Machine learning is a data analysis technique that builds a model with the data and uses the model to predict. It learns from the data, identifies patterns and produces reliable predictions that help with decision making. As modern computational techniques advance, machine learning becomes more and more popular. There are two major groups of learning algorithms, supervised and unsupervised learning. Many regression and classification models we know of are supervised learning, such as linear regression, lasso regression, support vector machine, decision tree classification, random forest classification. They are supervised in the sense that the data we use to train the model have a “correct” label. And using this information, we can evaluate the performance of the learned models. On the other hand, when the data we used for training don’t have any label information, it is unsupervised. For example, clustering algorithms such as k-means assign data into groups. In this process, it doesn’t require the training data to have the correct labels as references.
Simlytiks-ML
Simlytiks-ML is a machine learning feature on d3VIEW Simlytiks. It has incorporated the most commonly used machine learning techniques and provides an option for users to perform these machine learning methods without any specific programming knowledge with an user-friendly interface.
HIC dataset
When we click “New Dataset”, we choose the dataset “Simulation DOE Results Small” from the list of sample data. The dataset contains records from a simulation study about HIC values. Here we are interested in predicting HIC values with “thumper” and “thood”. Since “HIC” is a numeric variable, we can use regression methods for the learning. Next to the option to “add visualization”, there is a new green icon “ML” which will provide us a list of machine learning algorithms for us to select.
Linear regression
Linear regression is one of the most popular and straightforward machine learning technique. To perform a linear regression, we click “ML” and select “linear regression” in the list. Then we are prompted to decide the configuration of the analysis. For example, the target and input features. In this case, “HIC” is the target since that’s what we want to predict and “tbumper” and “thood” are the features we will be using to predict “HIC” values, thus they are the input features. There are also options for us to choose the degree for our linear regression model, if we want to normalize the data before we learn the model and if we want to “clean” the data when there are missing values in the data. Here we just use the default settings and click “execute” to train our linear regression model.

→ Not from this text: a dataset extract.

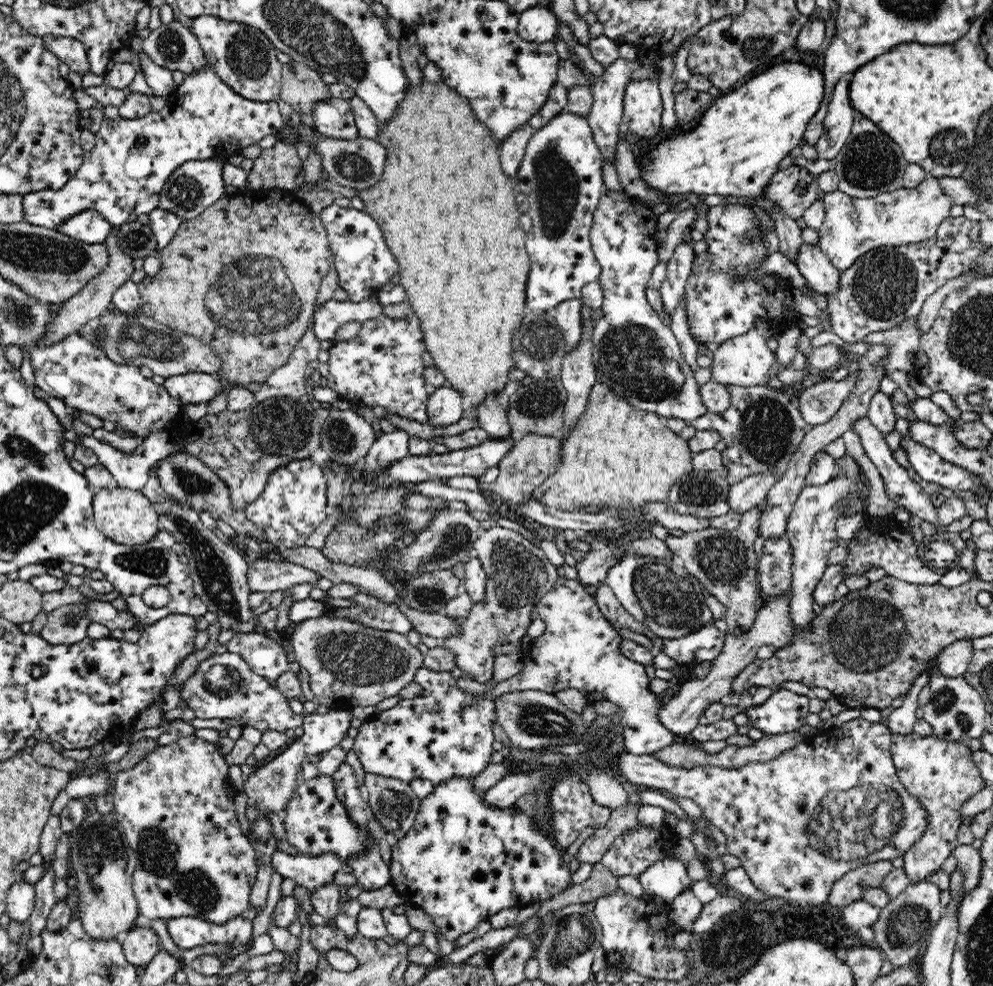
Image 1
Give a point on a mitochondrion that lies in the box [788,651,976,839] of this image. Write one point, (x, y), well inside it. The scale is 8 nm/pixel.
(946, 701)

After the linear regression model is trained, we will see a three dimensional scatter plot visualization of our input data, together with a regression surface we have learned from the data.
More details on the model we have trained are available in the “output” section. The most important and helpful information is the coefficient estimates which we can use for predicting new data, the predicted values right next to the actual values from the dataset as a comparison, model evaluation metrics such as R2 (R squared), MSE and MAE. This gives us an idea how our model performs and it can be used to compare our model with the others.

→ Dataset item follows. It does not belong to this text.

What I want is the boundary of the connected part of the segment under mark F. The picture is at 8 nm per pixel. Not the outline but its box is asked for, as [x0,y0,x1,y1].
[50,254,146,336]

Here we show the results derived from R software. Compared to what we get from Simlytiks-ML, we have the same coefficient estimates and the same computed metrics (R2, MSE, MAE).
Prediction
It is intuitive that we want to make some predictions after we have trained our model. In Simlytiks-ML, we can go to the “prediction” section, and directly upload a csv file containing new data. The predicted values will show up on the right.
Comparison of different models
Just like how we performed a linear regression analysis, we can easily train some more advanced models with Simlytiks-ML. For example, we can choose “lasso”, “support vector regression” or “random forest regression” in the listed methods provided in the “ML” option. The coefficients of these trained models are summarized in the table below, together with that from the linear regression methods. Together, we can compare between different models and see which one performs better. In this case, our trained random forest regression model outperforms the other models on all metrics. For a more rigorous comparison, we can add the cross-validation procedure to make sure that the random forest model doesn’t perform better than the other models by chance.
Conclusion
As demonstrated above, Simlytiks-ML provides a convenient way for users to conduct all types of machine learning on the data without intensive programming and make predictions by uploading a csv file containing new data. Users only need to focus on the methods from the conceptual level and results are presented in an easy-to-understand manner.